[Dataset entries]
★ ★ ★ ★

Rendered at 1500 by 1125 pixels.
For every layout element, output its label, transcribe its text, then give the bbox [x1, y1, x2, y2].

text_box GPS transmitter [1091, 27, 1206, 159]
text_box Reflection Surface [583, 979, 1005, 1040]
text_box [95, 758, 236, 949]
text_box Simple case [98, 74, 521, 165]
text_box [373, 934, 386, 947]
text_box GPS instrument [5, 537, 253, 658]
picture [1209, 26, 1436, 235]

★ ★ ★ ★

▶ **DESCRIPTION OF THE TASK**
All lines from the one with "For every layout" through the end of the records need to be copied exactly, and no other lines.

▶ **ANSWER SPACE**
For every layout element, output its label, transcribe its text, then give the bbox [x1, y1, x2, y2].

text_box GPS transmitter [1091, 27, 1206, 159]
text_box Reflection Surface [583, 979, 1005, 1040]
text_box [95, 758, 236, 949]
text_box Simple case [98, 74, 521, 165]
text_box [373, 934, 386, 947]
text_box GPS instrument [5, 537, 253, 658]
picture [1209, 26, 1436, 235]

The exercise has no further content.